**Extract provided:**
Staff Sergeant Schlereth's courage, professionalism, loyalty, and dedication to duty serve as examples for his peers to emulate as he led the assault on numerous fixed enemy positions while under direct fire. His quick thinking and complete disregard for his own personal safety ensured the safe extraction of a wounded Soldier during an engagement with an enemy force. His tireless efforts and unwavering dedication to success reflect great credit upon himself, 101st Airborne Division (Assault), and the United States Army.
— DA FORM 638, APR 2006 – dated 20100501

Additionally, on the recommendation for this award, Schlereth's Squadron Commander wrote: "Highly recommended. SFC Schlereth's actions of heroism are in keeping with the highest traditions of military service, & go well beyond the call of duty." On the same recommendation, the Commanding General James D. Thurman wrote: "Well deserved by a heroic soldier!"

Stored data:
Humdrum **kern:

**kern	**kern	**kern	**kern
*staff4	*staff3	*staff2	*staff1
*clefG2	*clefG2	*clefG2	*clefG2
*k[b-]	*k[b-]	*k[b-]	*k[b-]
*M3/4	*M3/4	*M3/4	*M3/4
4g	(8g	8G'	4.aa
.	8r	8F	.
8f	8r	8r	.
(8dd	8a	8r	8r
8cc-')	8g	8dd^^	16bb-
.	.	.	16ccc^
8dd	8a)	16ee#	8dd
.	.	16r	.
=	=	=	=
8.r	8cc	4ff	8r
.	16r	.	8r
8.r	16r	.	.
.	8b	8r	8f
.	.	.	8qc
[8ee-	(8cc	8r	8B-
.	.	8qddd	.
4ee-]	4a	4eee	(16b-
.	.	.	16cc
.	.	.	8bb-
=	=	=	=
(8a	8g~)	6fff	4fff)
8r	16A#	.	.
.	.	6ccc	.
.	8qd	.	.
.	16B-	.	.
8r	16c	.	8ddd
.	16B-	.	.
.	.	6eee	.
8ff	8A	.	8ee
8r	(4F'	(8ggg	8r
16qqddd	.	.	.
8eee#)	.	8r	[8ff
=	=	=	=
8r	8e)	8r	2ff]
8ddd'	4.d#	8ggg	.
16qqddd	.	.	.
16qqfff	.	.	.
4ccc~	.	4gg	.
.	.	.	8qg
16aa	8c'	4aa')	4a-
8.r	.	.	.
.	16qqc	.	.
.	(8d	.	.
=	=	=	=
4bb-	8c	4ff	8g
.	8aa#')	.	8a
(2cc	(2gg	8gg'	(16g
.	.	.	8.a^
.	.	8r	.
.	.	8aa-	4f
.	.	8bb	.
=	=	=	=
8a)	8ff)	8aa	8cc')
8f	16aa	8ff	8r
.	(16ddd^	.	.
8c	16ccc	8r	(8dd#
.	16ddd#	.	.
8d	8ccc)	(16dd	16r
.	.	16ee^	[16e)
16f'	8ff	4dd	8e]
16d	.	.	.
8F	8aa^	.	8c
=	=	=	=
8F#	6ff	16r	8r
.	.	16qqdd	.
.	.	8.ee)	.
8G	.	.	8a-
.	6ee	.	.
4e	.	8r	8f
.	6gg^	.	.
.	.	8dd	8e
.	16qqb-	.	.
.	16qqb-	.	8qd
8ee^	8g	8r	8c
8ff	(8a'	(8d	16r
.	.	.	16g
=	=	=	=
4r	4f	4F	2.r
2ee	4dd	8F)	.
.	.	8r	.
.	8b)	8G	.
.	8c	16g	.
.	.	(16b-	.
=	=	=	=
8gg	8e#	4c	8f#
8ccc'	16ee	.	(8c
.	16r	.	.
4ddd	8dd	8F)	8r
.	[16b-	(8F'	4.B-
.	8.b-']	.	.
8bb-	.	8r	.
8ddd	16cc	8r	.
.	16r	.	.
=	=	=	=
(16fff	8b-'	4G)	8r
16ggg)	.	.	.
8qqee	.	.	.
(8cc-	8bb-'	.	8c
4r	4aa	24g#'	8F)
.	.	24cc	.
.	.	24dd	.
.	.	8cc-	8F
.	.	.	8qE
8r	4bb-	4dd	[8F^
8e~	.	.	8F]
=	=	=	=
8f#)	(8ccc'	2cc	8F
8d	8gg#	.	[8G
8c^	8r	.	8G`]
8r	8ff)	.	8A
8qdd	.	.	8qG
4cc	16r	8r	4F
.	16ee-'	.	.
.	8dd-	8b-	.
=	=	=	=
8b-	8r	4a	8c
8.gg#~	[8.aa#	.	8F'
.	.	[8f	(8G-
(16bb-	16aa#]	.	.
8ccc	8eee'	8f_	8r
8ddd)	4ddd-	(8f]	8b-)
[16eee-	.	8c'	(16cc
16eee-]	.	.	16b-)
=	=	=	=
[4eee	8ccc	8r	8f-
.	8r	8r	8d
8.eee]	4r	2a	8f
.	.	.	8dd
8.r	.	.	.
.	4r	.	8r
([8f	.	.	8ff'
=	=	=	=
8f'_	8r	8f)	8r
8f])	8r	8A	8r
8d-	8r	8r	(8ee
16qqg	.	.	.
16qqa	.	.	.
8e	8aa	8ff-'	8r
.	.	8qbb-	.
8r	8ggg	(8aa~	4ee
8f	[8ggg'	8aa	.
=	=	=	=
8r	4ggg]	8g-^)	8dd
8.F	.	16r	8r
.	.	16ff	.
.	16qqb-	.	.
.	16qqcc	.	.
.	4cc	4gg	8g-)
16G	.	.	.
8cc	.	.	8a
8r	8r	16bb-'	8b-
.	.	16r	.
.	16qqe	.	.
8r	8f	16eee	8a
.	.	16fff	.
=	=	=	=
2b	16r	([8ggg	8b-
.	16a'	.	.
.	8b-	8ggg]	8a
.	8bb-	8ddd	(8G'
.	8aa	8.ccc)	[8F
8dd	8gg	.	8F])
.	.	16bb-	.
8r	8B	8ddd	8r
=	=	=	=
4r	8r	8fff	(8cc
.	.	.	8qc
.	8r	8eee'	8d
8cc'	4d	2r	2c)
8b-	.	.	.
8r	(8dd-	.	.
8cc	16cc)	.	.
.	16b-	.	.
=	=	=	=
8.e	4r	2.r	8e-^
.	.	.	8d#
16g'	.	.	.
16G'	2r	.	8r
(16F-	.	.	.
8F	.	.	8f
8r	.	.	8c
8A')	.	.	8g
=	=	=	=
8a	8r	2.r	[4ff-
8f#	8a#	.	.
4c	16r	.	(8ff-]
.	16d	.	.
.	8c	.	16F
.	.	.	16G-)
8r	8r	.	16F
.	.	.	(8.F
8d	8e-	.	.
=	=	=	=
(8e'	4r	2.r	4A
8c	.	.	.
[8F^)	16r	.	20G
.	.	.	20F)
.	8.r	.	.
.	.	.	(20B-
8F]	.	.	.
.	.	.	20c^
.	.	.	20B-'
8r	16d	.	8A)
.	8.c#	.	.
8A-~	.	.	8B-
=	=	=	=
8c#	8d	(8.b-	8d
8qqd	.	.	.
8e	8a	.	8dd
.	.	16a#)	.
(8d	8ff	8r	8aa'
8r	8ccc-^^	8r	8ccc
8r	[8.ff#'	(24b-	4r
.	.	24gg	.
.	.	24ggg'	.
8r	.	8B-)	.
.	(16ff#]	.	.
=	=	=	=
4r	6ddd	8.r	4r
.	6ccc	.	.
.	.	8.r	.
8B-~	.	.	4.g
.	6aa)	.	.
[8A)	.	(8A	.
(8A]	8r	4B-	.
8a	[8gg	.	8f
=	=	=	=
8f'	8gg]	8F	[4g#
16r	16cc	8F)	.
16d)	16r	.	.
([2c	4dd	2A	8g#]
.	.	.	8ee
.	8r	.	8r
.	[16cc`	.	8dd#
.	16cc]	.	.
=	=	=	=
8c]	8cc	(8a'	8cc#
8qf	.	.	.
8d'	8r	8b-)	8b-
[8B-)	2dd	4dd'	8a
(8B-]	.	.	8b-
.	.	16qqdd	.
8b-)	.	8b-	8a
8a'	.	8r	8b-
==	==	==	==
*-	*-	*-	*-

**Activity 1:** Return the stretch from "Staff Sergeant Schlereth's" through "United States Army." of the Schlereth award passage, copied word for word.
**Activity 2:**
Answer these questions from the Schlereth award passage:
(a) Which division does the passage name?
(b) What form number appears in the passage?
(c) Who wrote "Well deserved by a heroic soldier!"?

**Reply 1:**
Staff Sergeant Schlereth's courage, professionalism, loyalty, and dedication to duty serve as examples for his peers to emulate as he led the assault on numerous fixed enemy positions while under direct fire. His quick thinking and complete disregard for his own personal safety ensured the safe extraction of a wounded Soldier during an engagement with an enemy force. His tireless efforts and unwavering dedication to success reflect great credit upon himself, 101st Airborne Division (Assault), and the United States Army.

**Reply 2:**
(a) The 101st Airborne Division (Assault)
(b) DA FORM 638
(c) Commanding General James D. Thurman